What's in store for bin Laden's hideout?

While hundreds of reporters, curious neighbors continue to gather around estate that housed world's most notorious terrorist, Pakistani officials mull mansion's fate. Police want place demolished in fear it might become place of worship, target for acts of vengeance; local authority opts for new tourist attraction to help boost Abbottabad economy

After the dramatic assassination of arch-terrorist Osama bin Laden on Monday, Pakistan is left to decide the fate of the al-Qaeda leader's lavish hideout.

 

According to a report published by Wall Street Journal on Saturday, the Pakistani government is weighing two options – to demolish the Abbottabad estate or transform it into a tourist destination, akin to Hitler's bunker in Berlin, which was opened to the public in 2006.

 

The house that sheltered the notorious terrorist has already become a local attraction, with hundreds of curious neighbors and reporters gathering daily around the gated mansion and on nearby rooftops.

 

After the American raid, local police sealed the area and stationed a security force at the entrance to the property.

 

A local government official proposed to turn the estate into a tourist site, claiming it would boost the city's economy.

 

Police officer stationed outside mansion. (Photo: Tsur Shezaf)

 

"One thing we're hoping is that more tourists will come to visit now," said Mohammed Azfar Nisar, Abbottabad's assistant coordination officer. "They are already there.
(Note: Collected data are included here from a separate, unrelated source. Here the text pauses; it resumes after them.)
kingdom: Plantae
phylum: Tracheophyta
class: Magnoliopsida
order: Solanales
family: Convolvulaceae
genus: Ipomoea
In fact, even if we don't make it into a museum, people will still come. This could be a blessing in disguise for us," he told the Wall Street Journal.

 

Meanwhile, a local police official said he preferred that the place be demolished as soon as possible, expressing concern that it might become a place of worship, or that reporters and tourists visiting the site might be targeted in an act of vengeance for bin Laden's death.

 

Tourist attraction? Bin Laden's hideout in Abbottabad (Photo: Tsur Shezaf)

 

"I would not want it to be something like a museum or a shrine," said the police official. "The thing should go away—he (bin Laden) has created enough of a problem already," he was quoted as saying.

 

A source in Washington told the newspaper that the house is owned by a Kuwaiti-born Pakistani national that worked as bin Laden's courier and was shot to death during the Monday raid.

 

According to the Wall Street Journal, the property was purchased in 2004-2005 from four different owners by the same person, who identified himself as Mohammed Arshad Waled Niqab Khan and paid approximately $50,000 for the land.

 

American authorities added that the name of the purchaser appears on documents in the local authorities and match the alias used by bin Laden's courier.

 

US officials estimated the property's value at some $1 million, however local real-estate agents claimed the house can be sold for up to $300,000.